Convert the lines of all the items below into a single numbered list, skipping blank lines. Leave the pictures out of your answer.

[Opening EXERCISE INPUT section]

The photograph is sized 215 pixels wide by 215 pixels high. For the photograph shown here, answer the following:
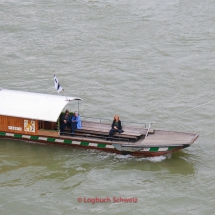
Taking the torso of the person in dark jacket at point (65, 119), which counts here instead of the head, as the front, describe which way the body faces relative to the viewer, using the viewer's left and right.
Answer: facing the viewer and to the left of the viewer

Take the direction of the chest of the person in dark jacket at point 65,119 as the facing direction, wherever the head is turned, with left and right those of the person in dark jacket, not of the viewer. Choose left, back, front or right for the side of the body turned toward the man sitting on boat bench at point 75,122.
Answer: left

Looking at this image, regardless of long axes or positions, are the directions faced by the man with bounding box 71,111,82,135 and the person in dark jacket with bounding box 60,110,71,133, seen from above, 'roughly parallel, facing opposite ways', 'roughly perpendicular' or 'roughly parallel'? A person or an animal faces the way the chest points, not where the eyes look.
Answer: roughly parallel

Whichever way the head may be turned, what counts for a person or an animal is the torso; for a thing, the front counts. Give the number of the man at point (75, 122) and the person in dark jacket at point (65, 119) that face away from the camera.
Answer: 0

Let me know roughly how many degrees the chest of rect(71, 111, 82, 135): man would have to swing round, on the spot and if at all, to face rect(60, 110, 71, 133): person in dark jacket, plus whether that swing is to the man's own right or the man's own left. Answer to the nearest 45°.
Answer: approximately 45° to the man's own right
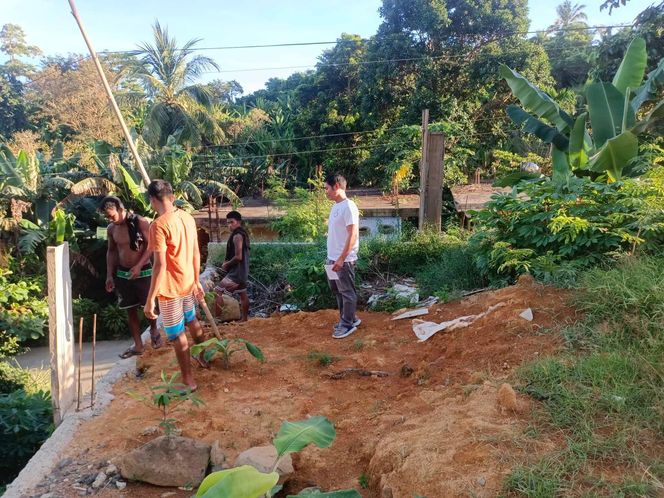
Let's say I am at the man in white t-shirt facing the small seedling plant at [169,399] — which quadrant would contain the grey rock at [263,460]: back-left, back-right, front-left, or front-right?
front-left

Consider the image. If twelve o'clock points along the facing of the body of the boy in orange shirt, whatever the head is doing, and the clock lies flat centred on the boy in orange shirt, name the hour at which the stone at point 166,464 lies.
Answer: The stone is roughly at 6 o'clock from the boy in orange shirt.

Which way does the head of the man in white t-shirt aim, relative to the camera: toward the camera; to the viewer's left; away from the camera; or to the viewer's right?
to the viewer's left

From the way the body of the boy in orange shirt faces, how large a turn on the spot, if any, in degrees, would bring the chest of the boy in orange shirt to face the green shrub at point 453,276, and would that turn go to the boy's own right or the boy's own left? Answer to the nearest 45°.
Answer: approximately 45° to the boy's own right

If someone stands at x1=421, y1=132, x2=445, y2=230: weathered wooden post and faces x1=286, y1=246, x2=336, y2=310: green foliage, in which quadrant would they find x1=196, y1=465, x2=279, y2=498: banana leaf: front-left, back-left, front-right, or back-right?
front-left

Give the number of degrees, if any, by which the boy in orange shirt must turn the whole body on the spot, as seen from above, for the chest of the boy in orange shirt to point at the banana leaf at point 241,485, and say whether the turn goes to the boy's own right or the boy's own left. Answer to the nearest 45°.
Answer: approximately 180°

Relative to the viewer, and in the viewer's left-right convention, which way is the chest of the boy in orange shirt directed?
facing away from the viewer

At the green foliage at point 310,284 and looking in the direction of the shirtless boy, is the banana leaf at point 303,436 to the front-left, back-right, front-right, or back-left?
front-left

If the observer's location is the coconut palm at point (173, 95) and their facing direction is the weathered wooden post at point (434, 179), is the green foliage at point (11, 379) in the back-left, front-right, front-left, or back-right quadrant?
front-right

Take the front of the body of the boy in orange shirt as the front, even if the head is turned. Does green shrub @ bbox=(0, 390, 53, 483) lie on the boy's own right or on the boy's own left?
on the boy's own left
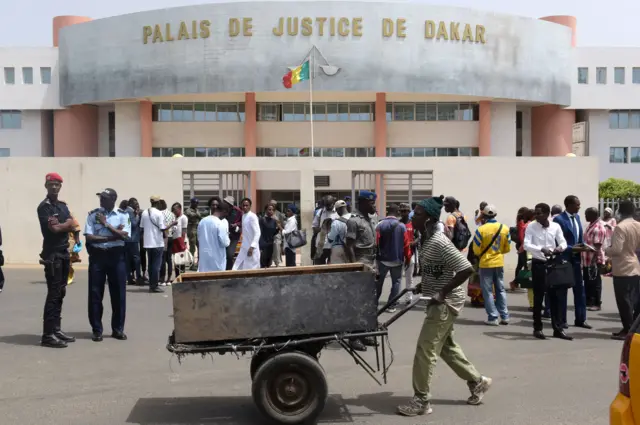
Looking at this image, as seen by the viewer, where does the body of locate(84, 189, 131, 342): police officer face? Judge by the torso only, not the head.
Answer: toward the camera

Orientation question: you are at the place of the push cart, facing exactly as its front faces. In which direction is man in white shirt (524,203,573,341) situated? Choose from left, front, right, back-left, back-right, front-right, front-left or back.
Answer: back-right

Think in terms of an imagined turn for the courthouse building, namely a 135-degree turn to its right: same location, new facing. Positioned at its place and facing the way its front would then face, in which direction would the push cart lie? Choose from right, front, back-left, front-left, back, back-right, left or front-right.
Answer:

[Closing EXERCISE INPUT section]

* SOLVED PROBLEM
1. The photograph is sized 215 pixels wide by 215 pixels high. For the photograph shown here, answer the following:
2. Taking the torso of the person in dark jacket at point (65, 119), which counts here instead of the head, as the front, describe which way the body faces relative to the viewer, using the viewer's left and right.
3. Answer: facing the viewer and to the left of the viewer
4. Take the direction of the chest of the person in dark jacket at point 65,119 as the facing direction, wherever the head is turned, with left and right those of the person in dark jacket, not of the viewer. Choose left, back, front or right for the side of the body turned toward the man sitting on boat bench at point 75,122.
5. Answer: left
6. Looking at this image, regardless of long axes or positions, are the directions faced by the man with bounding box 71,111,82,135 and the person in dark jacket with bounding box 60,110,71,133, seen from above, 'roughly parallel, facing opposite ways', 'roughly perpendicular' or 'roughly parallel'? A person or an animal faces the way the chest points, not where the eyes look.
7. Answer: roughly parallel
8. Whichever way the head may be turned, what counts for a person or an animal is the torso; for a thing, the front counts. Give the number of the man at point (75, 122) and the person in dark jacket at point (65, 119) that face away from the camera.
9. Answer: 0
10. Let me know roughly how many degrees the chest of rect(71, 111, 82, 135): man would have to swing round, on the spot and if at all, to face rect(60, 110, 71, 133): person in dark jacket, plus whether that swing is to the man's own right or the man's own left. Answer to the nearest 45°.
11. Answer: approximately 45° to the man's own right
12. Let's say I am at the man in white t-shirt facing the small seedling plant at [169,399] — which quadrant would contain the grey rock at [263,460]: back-left, back-right, front-left, or front-right?
13. front-left
14. Consider the image. If twelve o'clock points along the facing of the body of the boy in orange shirt, whatever the head is doing, and the clock lies flat centred on the boy in orange shirt, name the hour at which the stone at point 166,464 lies.
15. Answer: The stone is roughly at 6 o'clock from the boy in orange shirt.
16. Which way does the head of the man in white t-shirt aim, relative to the camera: toward the camera; to the viewer's left; away from the camera; or to the viewer's right?
17. to the viewer's left
18. From the way the body of the boy in orange shirt faces, how large a turn on the spot, if any, in degrees, would bring the chest of the boy in orange shirt to face the green shrub at point 453,276, and would that turn go to the boy's own right or the boy's own left? Answer to the nearest 45°.
19. Answer: approximately 45° to the boy's own right
20. If someone stands at x1=421, y1=132, x2=445, y2=230: weathered wooden post and faces x1=286, y1=246, x2=336, y2=310: green foliage, in which quadrant would they find x1=196, y1=465, x2=279, y2=498: banana leaf: front-left, back-left, front-right, or back-right?
21. front-left
22. Give the number of degrees, if any, by which the boy in orange shirt must turn the whole body on the spot, as seen from above, for the chest of the boy in orange shirt to point at the banana leaf at point 241,485, and say whether the turn goes to the boy's own right or the boy's own left. Answer to the nearest 45°.
23. Answer: approximately 180°
24. Relative to the viewer, and in the viewer's left-right convention, which way is the chest of the boy in orange shirt directed?
25. facing away from the viewer
26. At the green foliage at point 310,284 and looking in the direction of the shirtless boy, is the banana leaf at point 303,436 to the front-left, back-right, front-right, or back-left?
27. front-left
28. If the observer's location is the coconut palm at point (173, 95) and their facing direction is the weathered wooden post at point (434, 179), is the green foliage at point (11, 379) in the back-left, front-right, front-left, or back-right quadrant?
29. front-right
30. Take the front of the body of the boy in orange shirt as the front, even if the head is turned. Does green shrub @ bbox=(0, 390, 53, 483) lie on the boy's own right or on the boy's own left?
31. on the boy's own left
32. Looking at this image, as seen by the viewer, where does the body of locate(84, 189, 131, 342): police officer face? Judge by the torso only, not the head.
33. Answer: toward the camera
34. Orientation question: you are at the place of the push cart, facing exactly as its front faces. In which direction is man in white shirt (524,203,573,341) situated? Choose from left, front, right, back-left, back-right, front-right, front-left or back.
35. Answer: back-right
36. Think in terms of an imagined turn for the courthouse building, namely a 135-degree turn to its right: same location, new facing. Positioned at its place and facing the way its front would then face, in which direction would the push cart lie? Choose from right, front, back-left, front-left, back, back-right, left or front-right.
37. Answer:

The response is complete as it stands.